Minor characters are expertly drawn, with little touches bringing out their personalities: the rich, annoying neighbor, Beth Wilson, who hangs around a little bit too much, and represents a type of Successful Female; a glossy hairdresser, who’s expecting a baby, who is also a type that Abby can never be. These real-life scenes, in which Abby gradually uncovers what happened to the ex-wife, build up with sinister, controlled tension. Throughout, Carroll experiments with the positioning of words and pictures: one page, split into nine panels, shows both what Abby is saying and, in black rectangles, what she’s thinking. The effect is striking. Ordinary objects, such as a chime that hangs on the wall, are rendered menacing. Shadows, photographs, the crease of a duvet cover: all contribute to a sense of unease.

The colorlessness of the real world is contrasted with Abby’s bold dreams, in which she is a knight in shining armor, slaying dragons and finding jewels. The opening spread shows Abby’s dream in technicolor: “I used to dream of dragons. I would find them, snug inside damp caverns. panting pacing When I sliced through them they would release their riches in a stinking swell of gore and glittering jewels… and I, beneath… would find stillness in the hot viscera.” You don’t have to be a psychologist to decode Abby: she puts herself in armor, as she has had to create a carapace in her humdrum daily life. As for the “panting” and the “damp caverns”; well, I’m sure I don’t need to spell it out, but let’s just say that Abby is a little bi-curious.

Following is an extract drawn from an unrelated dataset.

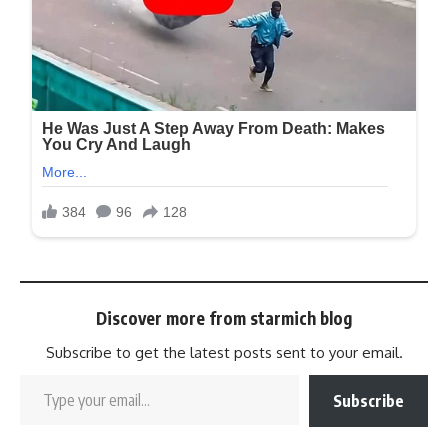
Discover more from starmich blog
Subscribe to get the latest posts sent to your email.
Subscribe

The imaginative and the real collide. Crystal starts to draw pictures of her mother who “lives in the water” and says that she’s “going to live with her someday” — David has an irrational fear of Crystal being in the lake, and Abby develops a theory about the ex-wife, who visits her in dreams. It leads to a terrifying climax which makes us reconsider what has gone before.

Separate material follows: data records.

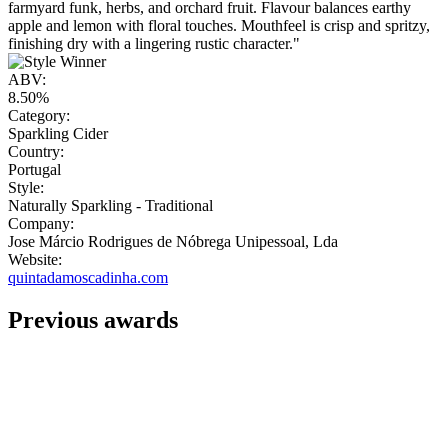
farmyard funk, herbs, and orchard fruit. Flavour balances earthy
apple and lemon with floral touches. Mouthfeel is crisp and spritzy,
finishing dry with a lingering rustic character."
ABV:
8.50%
Category:
Sparkling Cider
Country:
Portugal
Style:
Naturally Sparkling - Traditional
Company:
Jose Márcio Rodrigues de Nóbrega Unipessoal, Lda
Website:
quintadamoscadinha.com
Previous awards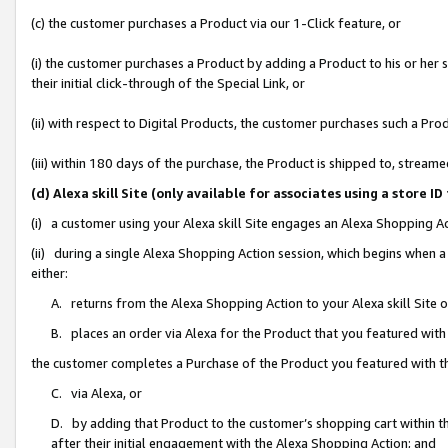
(c) the customer purchases a Product via our 1-Click feature, or
(i) the customer purchases a Product by adding a Product to his or her
their initial click-through of the Special Link, or
(ii) with respect to Digital Products, the customer purchases such a P
(iii) within 180 days of the purchase, the Product is shipped to, stre
(d) Alexa skill Site (only available for associates using a stor
(i) a customer using your Alexa skill Site engages an Alexa Shopping A
(ii) during a single Alexa Shopping Action session, which begins when
either:
A. returns from the Alexa Shopping Action to your Alexa skill Site 
B. places an order via Alexa for the Product that you featured with
the customer completes a Purchase of the Product you featured with t
C. via Alexa, or
D. by adding that Product to the customer’s shopping cart within th
after their initial engagement with the Alexa Shopping Action; and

This is also a literary work, partly a homage to Daphne du Maurier’s Rebecca, but there are also hints of Angela Carter’s re-imaginings of fairy tales, especially “The Bloody Chamber,” her version of Bluebeard’s castle. Meanwhile, David is reading a William Gibson science fiction novel, Count Zero. With A Guest in the House, Carroll has created a fabulous hybrid: a domestic drama welded onto a Gothic novel. It plays on our deepest fears. And boy, will it make you shiver.